Good Friday Agreement: West Coast Reflections on the Path to Peace
Dr Peter McLoughlin
As a Mitchell Institute Fellow (Legacy), I recently travelled to San Francisco to participate in an event reflecting on 25 years of the Belfast/Good Friday Agreement. It was held at the city’s grand Hibernia building, and organised by the Irish and British Consulates in San Francisco, with the Mitchell Institute and the California Legislative Irish Caucus amongst the sponsors.
I acted as chair on a panel which included senior figures involved in the Northern Ireland peace process or the supporting US role. One was the former SDLP leader, Mark Durkan, a leading negotiator of the 1998 accord, and later Deputy First Minister in the power-sharing Executive that it created. He spoke of the role that political figures like John Hume and David Trimble played in the peace settlement, but also civil society, including the voters in both parts of Ireland who provided its electoral mandate. Another speaker was Sarah Friar, native to Northern Ireland, but now CEO of the San Francisco-based company, Nextdoor. She provided a particular appreciation of the role that US investment played in supporting the peace process, and the current challenges of Brexit, but also the economic opportunities that the Windsor Framework provides for both Northern Ireland and US investors.
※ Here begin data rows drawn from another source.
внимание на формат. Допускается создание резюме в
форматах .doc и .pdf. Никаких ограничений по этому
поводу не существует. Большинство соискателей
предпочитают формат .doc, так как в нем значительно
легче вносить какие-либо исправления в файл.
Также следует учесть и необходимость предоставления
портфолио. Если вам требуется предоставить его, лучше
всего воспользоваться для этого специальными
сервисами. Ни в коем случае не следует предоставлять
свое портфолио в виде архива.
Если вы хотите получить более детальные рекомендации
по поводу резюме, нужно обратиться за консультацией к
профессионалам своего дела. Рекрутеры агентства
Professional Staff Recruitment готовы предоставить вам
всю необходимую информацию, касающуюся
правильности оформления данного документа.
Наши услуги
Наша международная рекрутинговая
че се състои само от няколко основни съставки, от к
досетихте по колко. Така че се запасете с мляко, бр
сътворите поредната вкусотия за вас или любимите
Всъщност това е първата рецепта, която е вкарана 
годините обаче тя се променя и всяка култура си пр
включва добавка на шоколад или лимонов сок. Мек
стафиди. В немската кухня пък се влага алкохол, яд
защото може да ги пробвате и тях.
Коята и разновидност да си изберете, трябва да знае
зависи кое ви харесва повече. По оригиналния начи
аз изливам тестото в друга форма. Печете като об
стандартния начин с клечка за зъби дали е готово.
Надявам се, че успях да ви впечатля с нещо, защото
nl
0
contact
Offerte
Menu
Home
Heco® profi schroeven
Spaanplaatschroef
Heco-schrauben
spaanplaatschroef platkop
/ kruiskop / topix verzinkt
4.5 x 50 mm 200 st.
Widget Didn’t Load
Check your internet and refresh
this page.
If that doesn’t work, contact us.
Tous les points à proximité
Also well-placed to speak on this subject was the final panellist, Jim Lyons, who served as Special Advisor to President Clinton for economic initiatives in Ireland. He reflected on his role in promoting economic development across the island of Ireland, and how this also incentivised compromise from the various actors involved in the peace process.
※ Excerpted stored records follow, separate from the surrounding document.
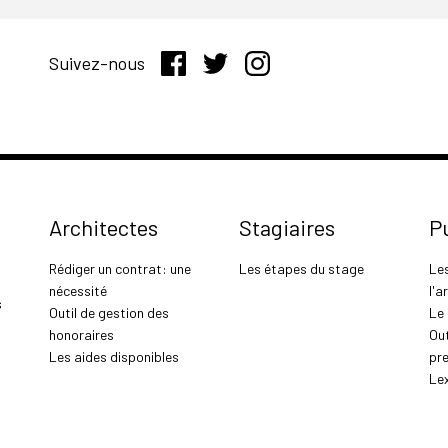
Suivez-nous
Architectes
Stagiaires
P
Rédiger un contrat: une
Les étapes du stage
Le
nécessité
l'a
s
Outil de gestion des
Le
honoraires
Out
Les aides disponibles
pr
Le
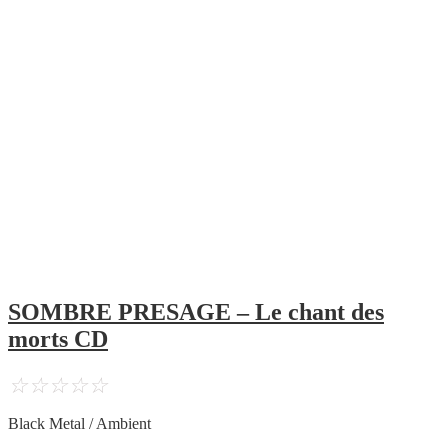
SOMBRE PRESAGE – Le chant des
morts CD
☆
☆
☆
☆
☆
Black Metal / Ambient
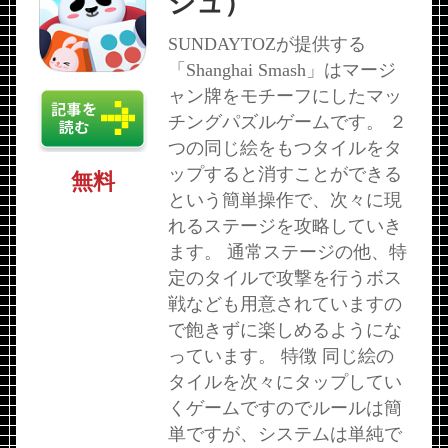
シュ）
SUNDAYTOZが提供する
「Shanghai Smash」はマージ
ャン牌をモチーフにしたマッ
チングパズルゲームです。 ２
つの同じ絵をもつタイルをタ
ップすると消すことができる
無料
という簡単操作で、次々に現
れるステージを攻略していき
ます。 通常ステージの他、特
定のタイルで攻撃を行うボス
戦なども用意されていますの
で飽きずに楽しめるようにな
っています。 特徴 同じ絵の
タイルを次々にタップしてい
くゲームですのでルールは簡
単ですが、システムは単純で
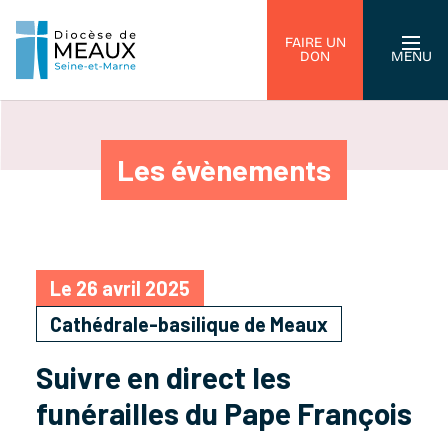
FAIRE UN
DON
MENU
Les évènements
Le 26 avril 2025
Cathédrale-basilique de Meaux
Suivre en direct les
funérailles du Pape François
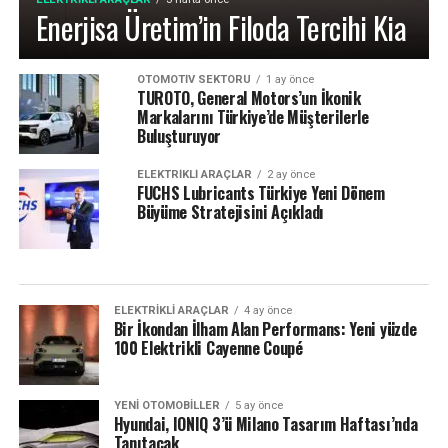
Enerjisa Üretim’in Filoda Tercihi Kia
OTOMOTIV SEKTÖRÜ
1 ay önce
TUROTO, General Motors’un İkonik
Markalarını Türkiye’de Müşterilerle
Buluşturuyor
ELEKTRIKLI ARAÇLAR
2 ay önce
FUCHS Lubricants Türkiye Yeni Dönem
Büyüme Stratejisini Açıkladı
ELEKTRIKLI ARAÇLAR
4 ay önce
Bir İkondan İlham Alan Performans: Yeni yüzde
100 Elektrikli Cayenne Coupé
YENI OTOMOBILLER
5 ay önce
Hyundai, IONIQ 3’ü Milano Tasarım Haftası’nda
Tanıtacak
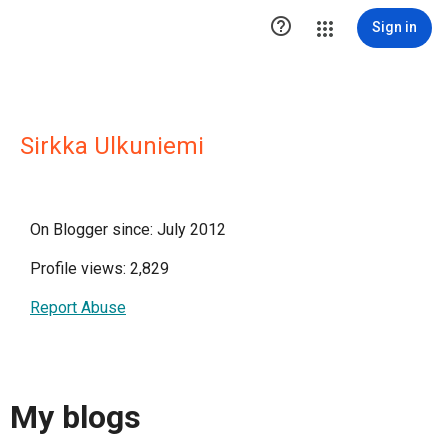

Sign in
Sirkka Ulkuniemi
On Blogger since: July 2012
Profile views: 2,829
Report Abuse
My blogs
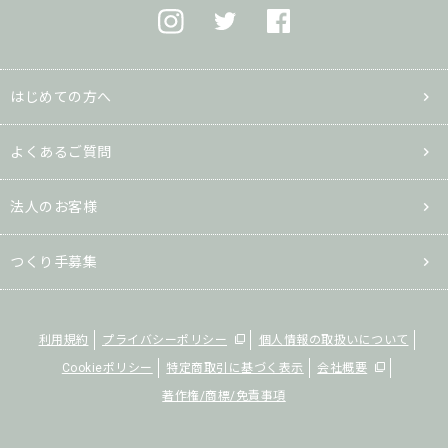
はじめての方へ
よくあるご質問
法人のお客様
つくり手募集
利用規約
プライバシーポリシー
個人情報の取扱いについて
Cookieポリシー
特定商取引に基づく表示
会社概要
著作権/商標/免責事項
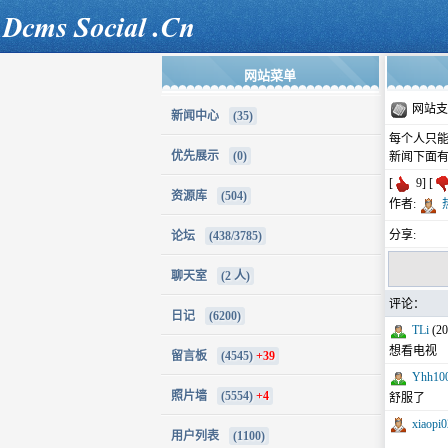
网站菜单
网站支
新闻中心
(35)
每个人只
优先展示
(0)
新闻下面
[
9] [
资源库
(504)
作者:
分享:
论坛
(438/3785)
聊天室
(2 人)
评论：
日记
(6200)
TLi
(20
想看电视
留言板
(4545)
+39
Yhh10
照片墙
(5554)
+4
舒服了
xiaopi
用户列表
(1100)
Also speaking at the event were a range of US politicians from the California Legislative Irish Caucus, and the UK government’s Consul-General for San Francisco, Joe White, and his Irish counterpart, Micheál Smith. Amongst the attendees at the event were many from the Irish-American community in San Francisco and California more broadly. They heard from the various speakers of the vital role that US actors played and indeed still play in supporting the British and Irish governments and the local Northern Ireland parties in the making of the Belfast/Good Friday Agreement, and in seeking to ensure the revival of the power-sharing Executive that it produced.
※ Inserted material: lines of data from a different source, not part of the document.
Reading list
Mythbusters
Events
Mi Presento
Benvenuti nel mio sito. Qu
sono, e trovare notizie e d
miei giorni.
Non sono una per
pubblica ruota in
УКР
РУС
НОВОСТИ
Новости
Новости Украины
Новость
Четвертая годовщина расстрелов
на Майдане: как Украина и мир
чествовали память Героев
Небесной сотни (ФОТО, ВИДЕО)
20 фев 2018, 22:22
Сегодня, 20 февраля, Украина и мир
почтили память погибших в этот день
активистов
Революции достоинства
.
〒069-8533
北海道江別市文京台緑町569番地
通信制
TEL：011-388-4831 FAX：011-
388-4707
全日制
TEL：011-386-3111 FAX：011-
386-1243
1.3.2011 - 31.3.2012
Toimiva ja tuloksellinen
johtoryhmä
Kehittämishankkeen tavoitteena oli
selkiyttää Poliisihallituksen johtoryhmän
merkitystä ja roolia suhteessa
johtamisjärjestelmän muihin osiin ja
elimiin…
The centrepiece of the San Francisco event, however, was a fireside chat between the Irish Ambassador to the US, Geraldine Byrne Nason, and the former US House Speaker, Nancy Pelosi. The first woman to hold the role of US House Speaker, Pelosi has long been a strong supporter of the Northern Ireland peace process. She visited in 2019 to stress the importance of protecting the Belfast/Good Friday Agreement in the context of the ongoing Brexit negotiations.
All in all, the event was a worthy celebration of the settlement that brought an end to the Northern Ireland Troubles, and a recognition of the important role of the US in supporting this. However, as the current political stalemate at Stormont reminds us, peace-building is an ongoing process here. Brexit has created new challenges for the Belfast/Good Friday Agreement, and it will take new generations of political leaders, and the efforts of civil society, to continue making the settlement work. Both need to show the same spirit of compromise evident in the negotiation of the Belfast/Good Friday Agreement 25 years ago. Only that spirit will ensure that the benefits of peace continue to be enjoyed by all sections of the community here.
Dr McLoughlin works in the broad field of contemporary political history in Ireland and Northern Ireland, with a particular focus on the Northern Ireland problem and peace process.
He is currently completing a book on the role of Irish-America and the US government in Northern Ireland.